AI Identifies Alzheimer’s Drug Able to Induce Short-Term Hibernation

A research group has found that a drug used to treat Alzheimer’s can induce a state resembling a short-term hibernation, known as torpor. The researchers used an AI algorithm to screen for drugs which were likely to produce such an effect, leading to the identification of a prime candidate. Repurposing this drug could help save lives in emergency situations.

 

What Exactly is Torpor? 

Torpor describes an energy-saving process in which animals drop their metabolic rate and body temperature. This usually only lasts for a few hours during the day, and could be considered a lighter form of hibernation.

In the animal kingdom, torpor is used in challenging circumstances that would normally prove lethal to the animal, for example, after severe injury or during harsh winters.

 

Unlocking Life-Saving Potential

So, how might this relate to humans? Well, scientists are interested in developing a new class of drugs called “biostasis therapeutics” – drugs that can simulate this state of energy conservation.

In some clinical contexts, such as heart surgery, hypothermia is used to decrease metabolic processes and preserve organ function. However, this is difficult to implement in emergency situations where resources are limited.

That’s where the recent workings of Maria Plaza Oliver and colleagues bring this area into focus.

 

How AI Helped Researchers Find the ‘Right’ Drug

Nonetheless, the group (affiliated with the Wyss Institute for Biologically Inspired Engineering at Harvard University) continued the search for a safe and effective “biostasis therapeutic”. They used an AI tool called NeMoCAD to predict which drugs would produce a torpor-like state.

Broadly speaking, the methods used to build their algorithm can be divided into 3 steps:

1. 1. Identifying subsets of genes whose manipulation, such as increasing or decreasing their expression, is able to recreate the torpor-like state.
   2. Comparing two datasets: a library of genes that pre-existing compounds target, and the target ‘signature’, identified in step 1.
   3. Predictions of which compounds would be optimal for targeting this signature. This integrated two core elements: gene–gene and gene–drug interactions – the former outlining the ways in which different genes influence each other, and the latter referring to how drugs interact with genes.

 

These different components formed the basis of their machine learning tool, which was then used to generate 378 compounds as possible matches, of which 197 were FDA-approved drugs.

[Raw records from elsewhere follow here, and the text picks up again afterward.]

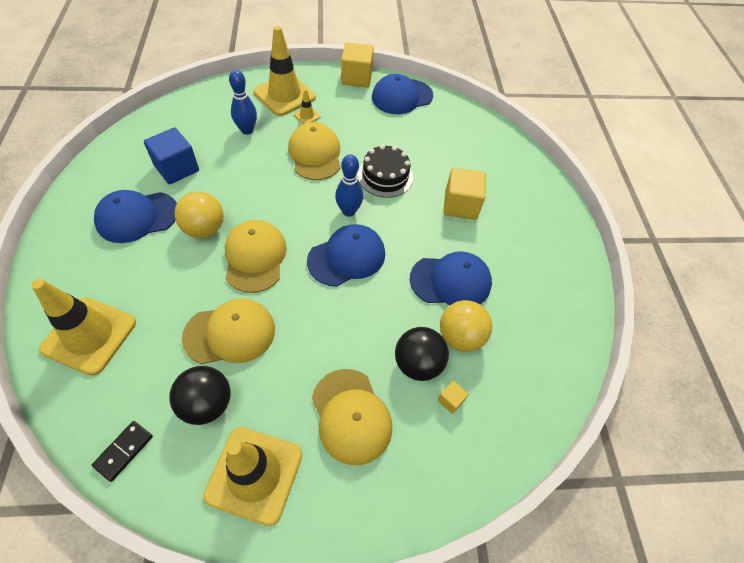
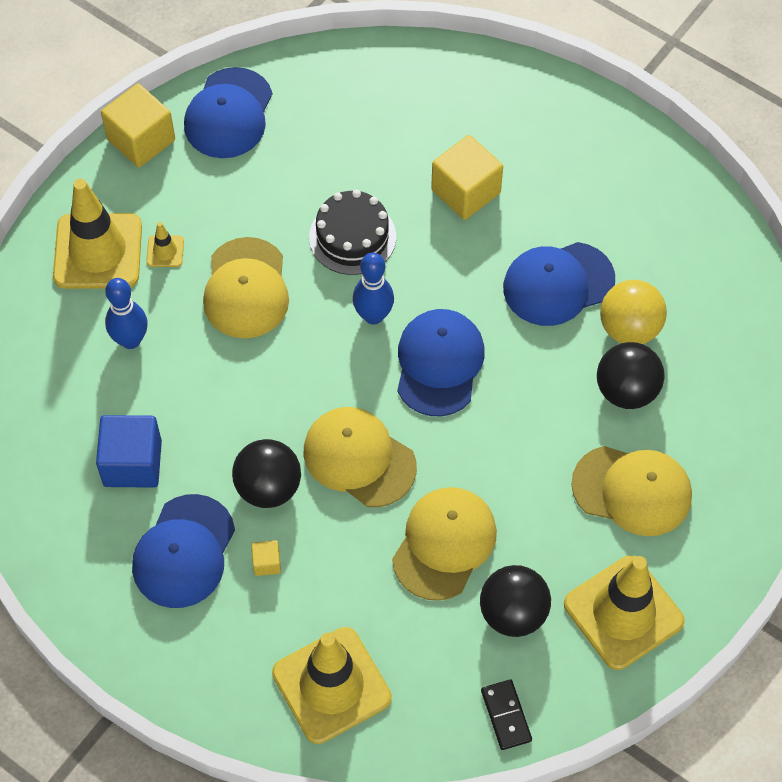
camera: 45 degrees left, 5 degrees up
yellow ball [174,191,224,238] -> black ball [232,439,301,508]
yellow cap [288,122,341,180] -> yellow cap turned 120 degrees counterclockwise [203,237,289,338]
blue cap [410,251,492,305] -> blue cap turned 150 degrees counterclockwise [503,242,615,326]
yellow cube [437,381,469,414] -> yellow cube moved to [251,540,281,576]

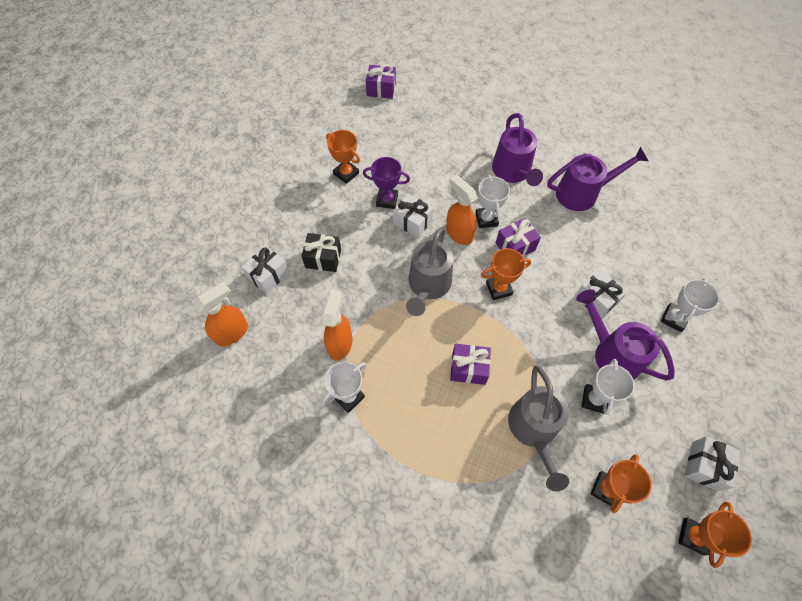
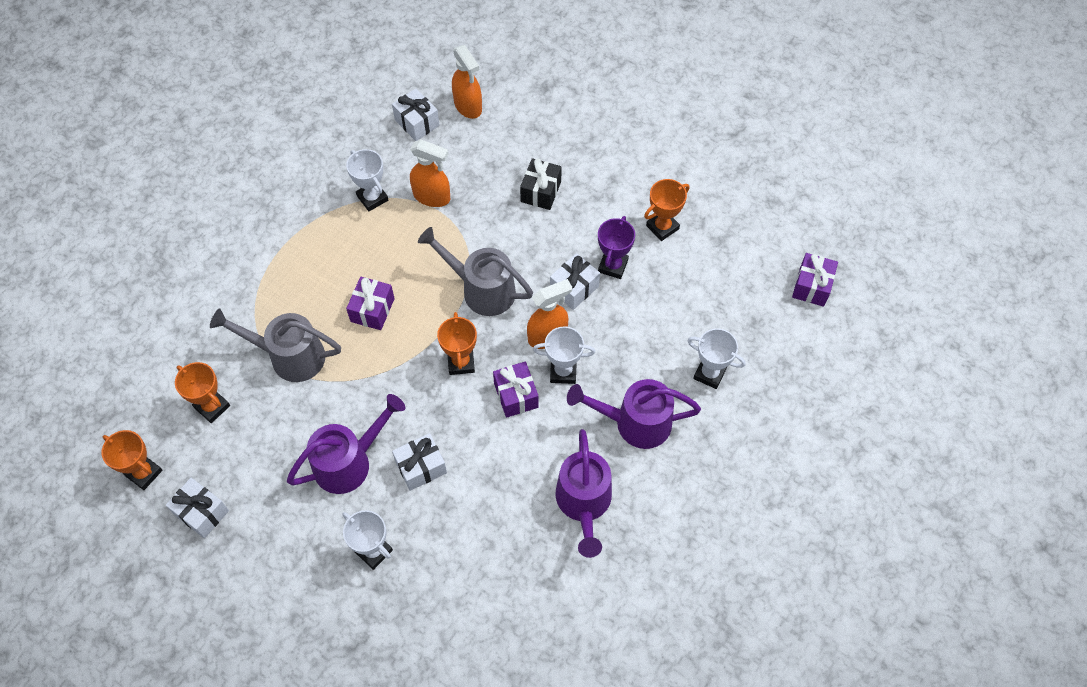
camera: 100 degrees right, 0 degrees up
white gift [242,246,289,294] -> white gift moved to [392,89,440,141]
white trophy [582,359,635,415] -> white trophy moved to [687,328,746,389]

Final selection of the optimal candidate was made by comparing chemical structures of the possible compounds and SNC80 – the molecule that the group had previously discovered.

They found that a drug indicated for treating Alzheimer’s (donepezil, DNP) could have the potential to successfully induce this energy-saving condition.

Indeed, the group applied DNP to an animal model and observed a decrease in activity associated with a torpor-like state, which was easily reversible with a “biostasis inducer”.

What’s more, they suspended the drug in a ‘nanoemulsion’ (tiny droplets made from oil, water and amphiphilic  molecules) which changed the absorption of DNP and significantly decreased its toxicity, showing promise for human applications.

 

Future Implications for Emergency Medicine

The results of this study benchmark an exciting time for the future of emergency medicine. The concept of “biostasis therapeutics” is relatively unexplored, but represents an important avenue for consideration.

These drugs could be administered to people with severe injuries in places with limited resourcing, biding clinicians time to save their lives.

This research also demonstrates the shining possibilities that AI offers in this area. Using machine learning algorithms allows scientists to quickly and accurately predict compounds which can produce a desired outcome – in this case, a state that closely resembles torpor.

Of course, the results of this study should still be regarded with caution. Although the group found that the animal model they used can be used to predict human responses, it is difficult to know if this truly represents what would happen if given in clinical scenarios.